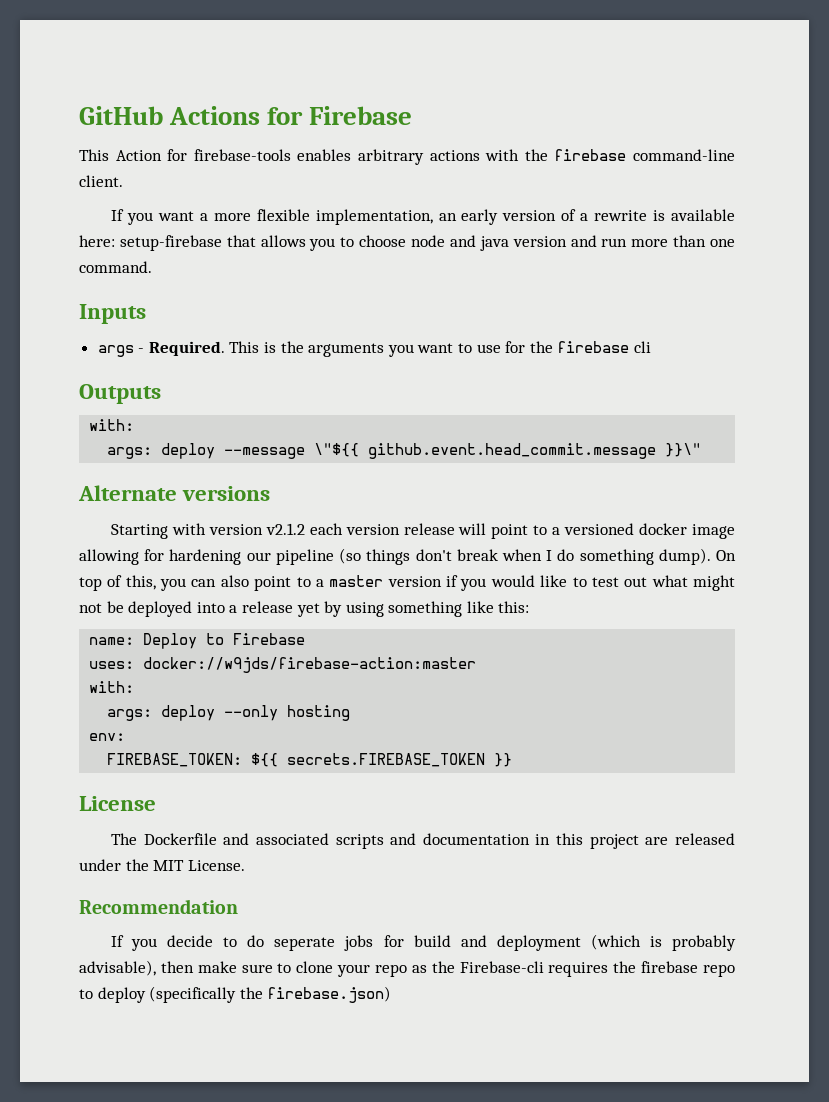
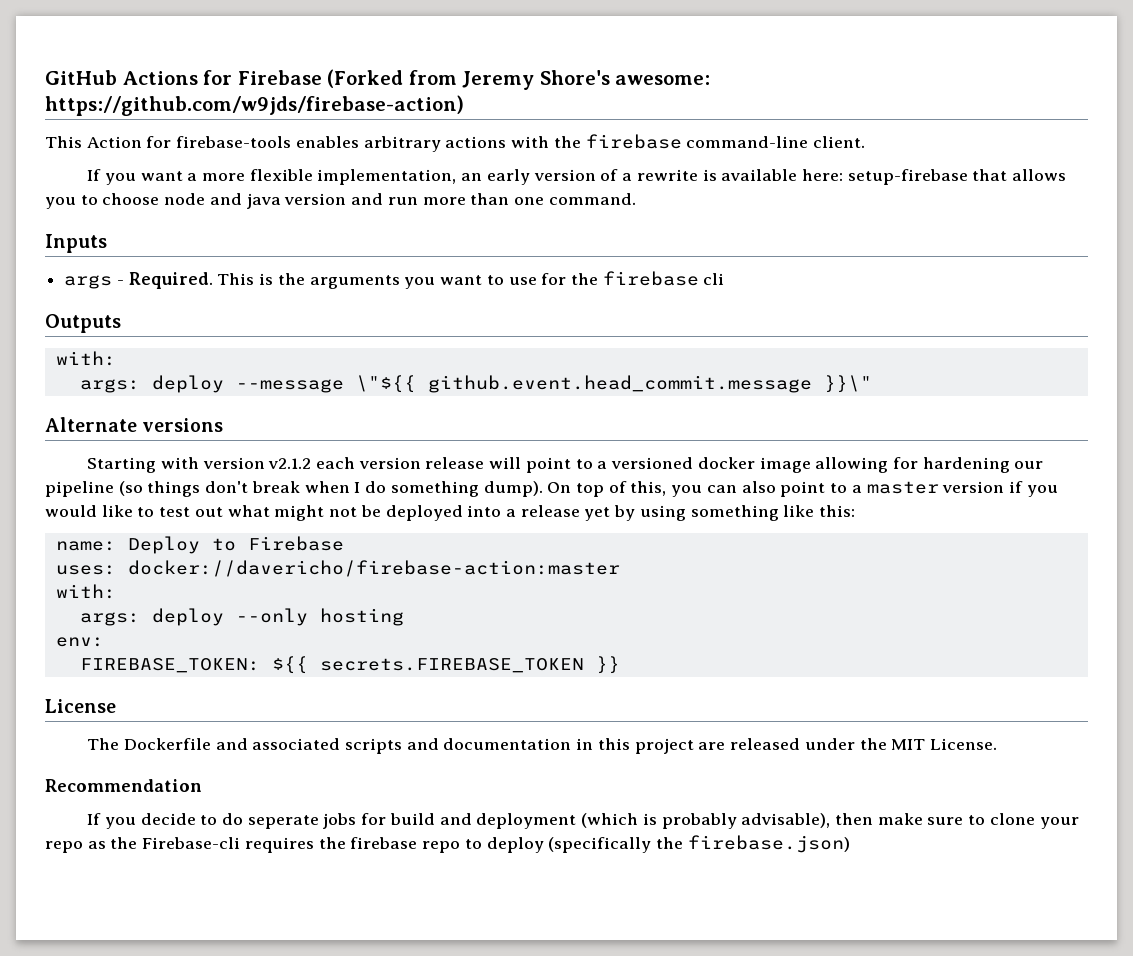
(413, 115) none -> [327,69,711,90] [45,95,464,116] (Forked from Jeremy Shore's awesome: https://github.com/w9jds/firebase-action)
[143,657,477,673] docker://w9jds/firebase-action:master -> [127,560,620,577] docker://davericho/firebase-action:master

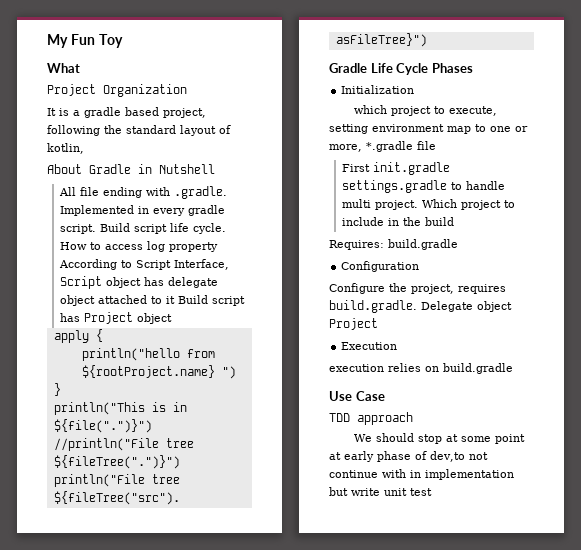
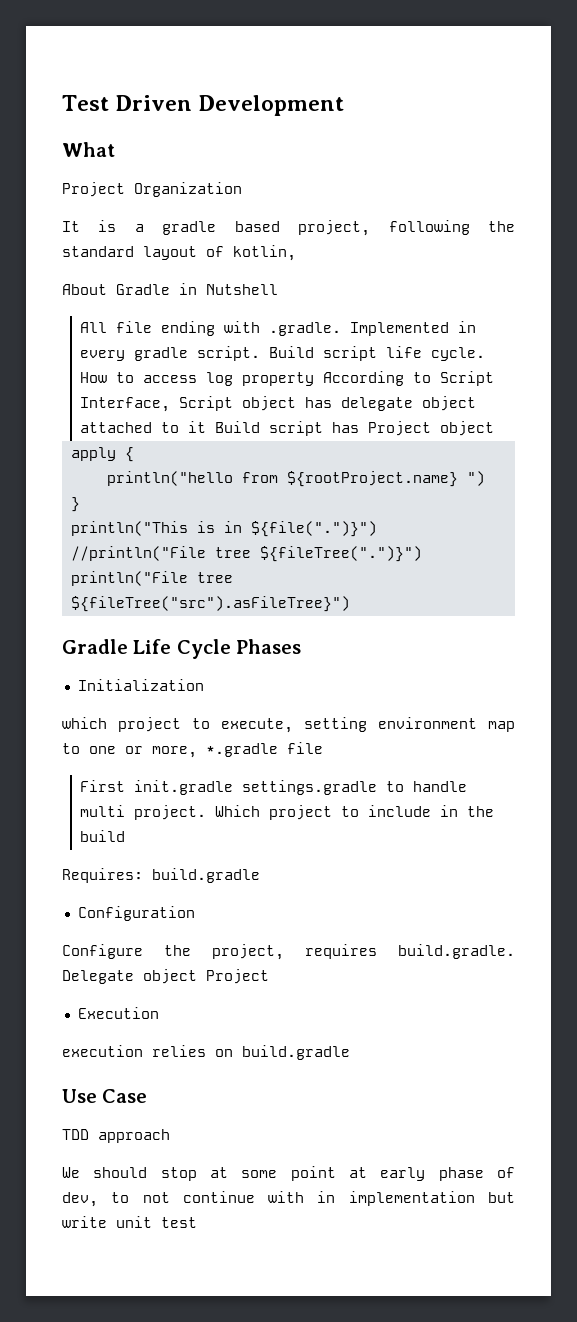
[47,34,123,48] My Fun Toy -> [62,95,345,116] Test Driven Development
[430,451,465,462] dev,to -> [62,1192,130,1207] dev, to

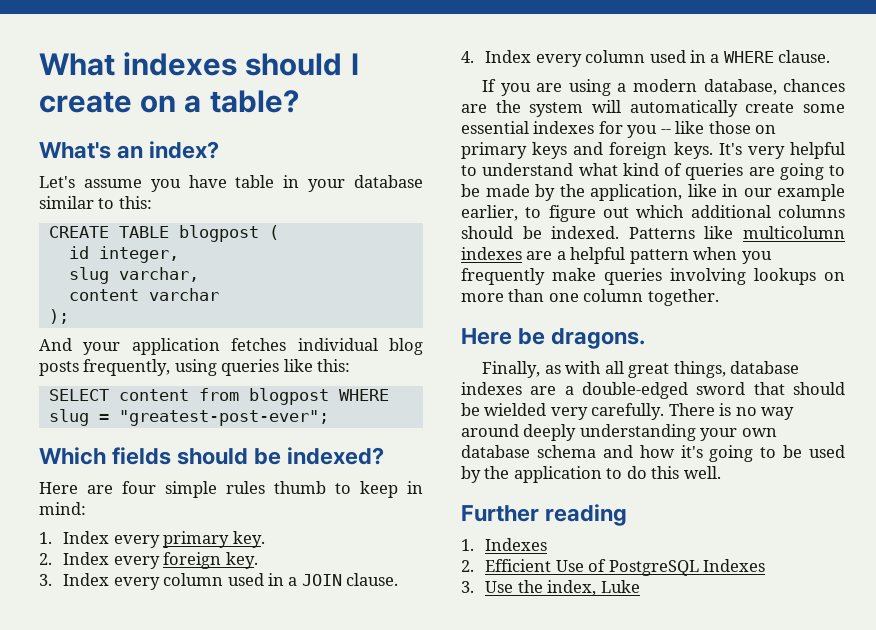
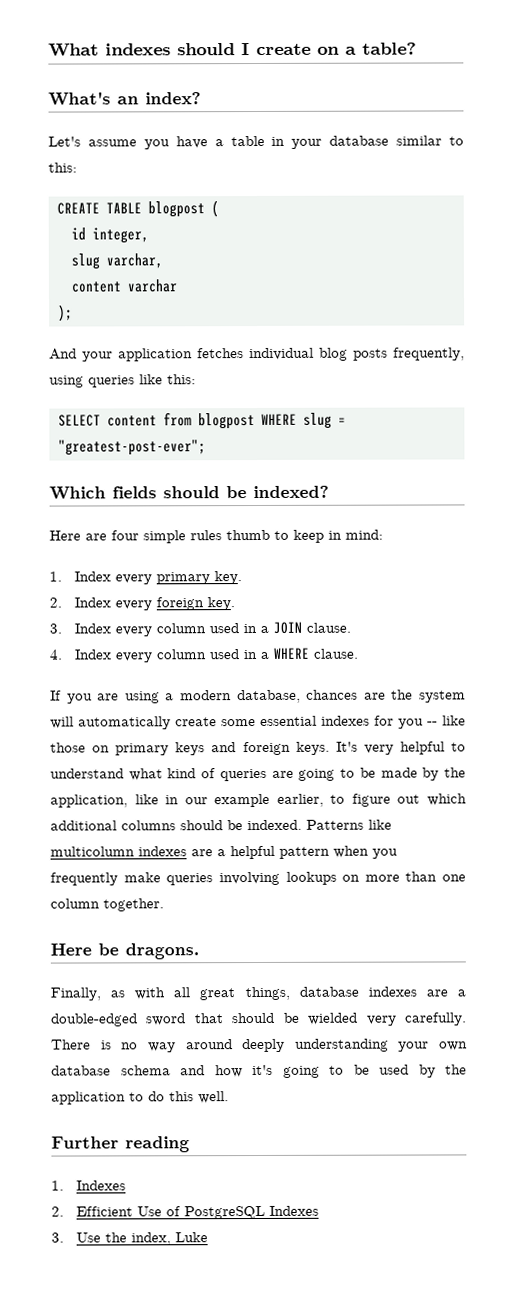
(227, 181) none -> [214,139,224,147] a

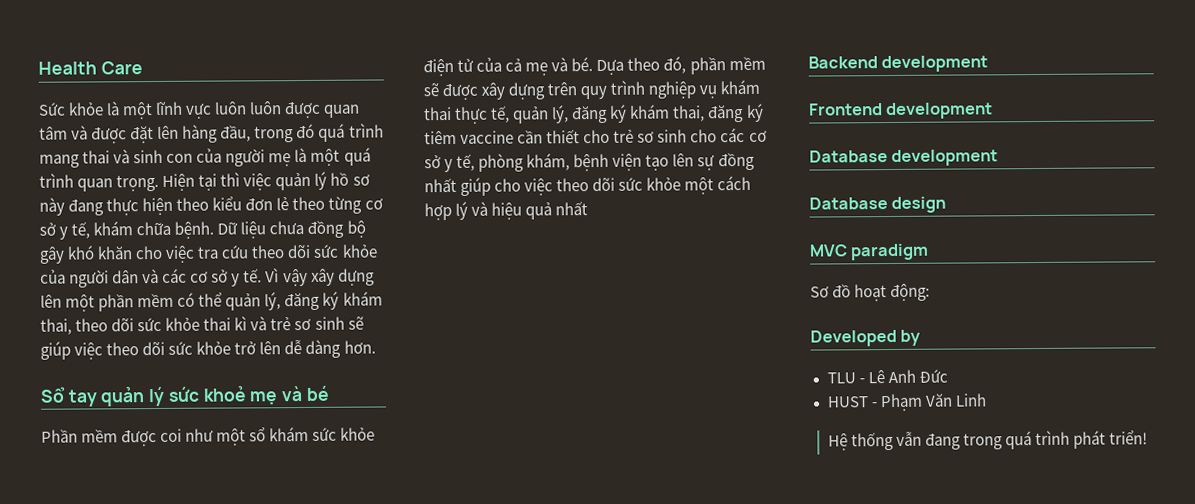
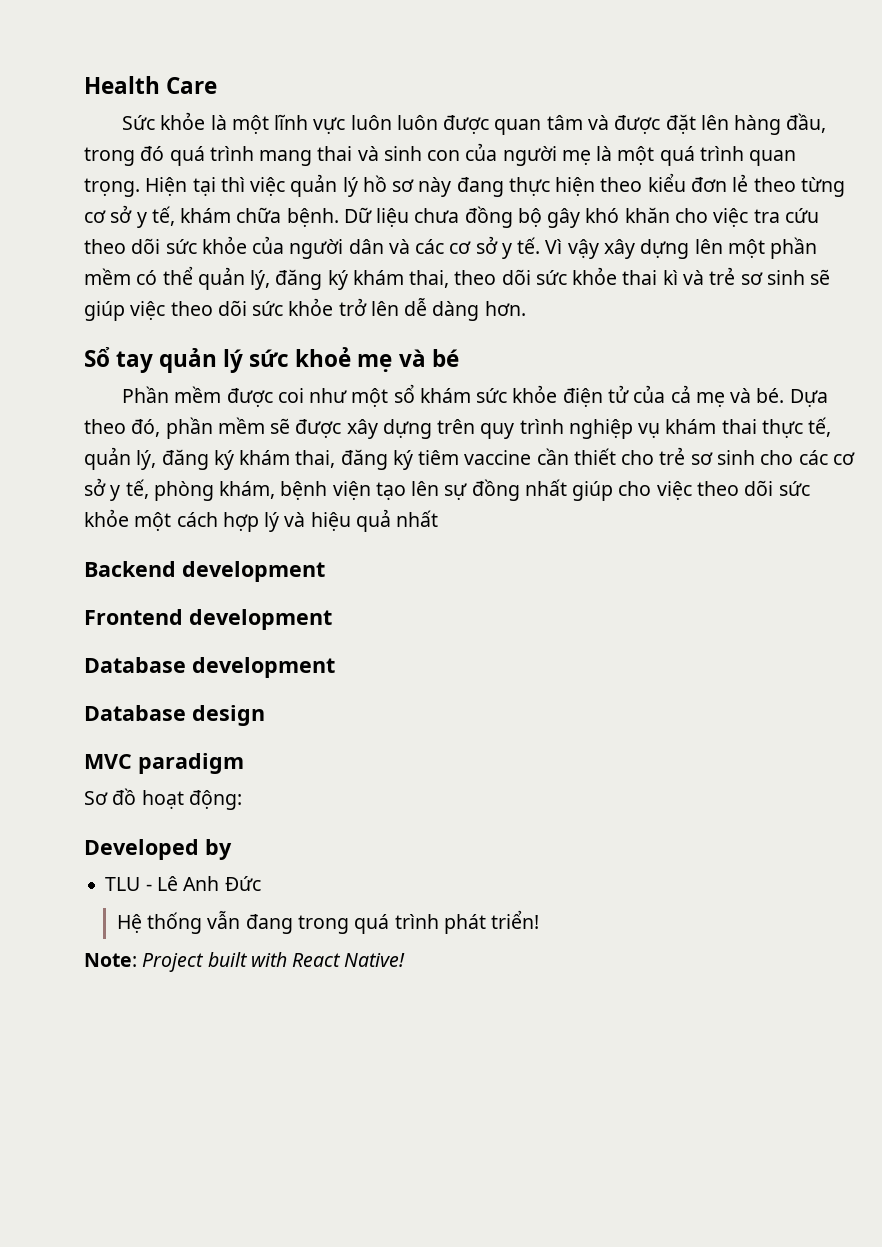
[826,393,987,412] // HUST - Phạm Văn Linh -> (261, 883) none
(1149, 437) none -> [84,952,406,972] // Note: Project built with React Native!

=-=-=-=-=

**ASSIGNED TASK**
Would you copy every entry exactly as it stands, leaving out the pictures?

**ANSWER FOR THE TASK**
(413, 115) none -> [327,69,711,90] [45,95,464,116] (Forked from Jeremy Shore's awesome: https://github.com/w9jds/firebase-action)
[143,657,477,673] docker://w9jds/firebase-action:master -> [127,560,620,577] docker://davericho/firebase-action:master

[47,34,123,48] My Fun Toy -> [62,95,345,116] Test Driven Development
[430,451,465,462] dev,to -> [62,1192,130,1207] dev, to

(227, 181) none -> [214,139,224,147] a

[826,393,987,412] // HUST - Phạm Văn Linh -> (261, 883) none
(1149, 437) none -> [84,952,406,972] // Note: Project built with React Native!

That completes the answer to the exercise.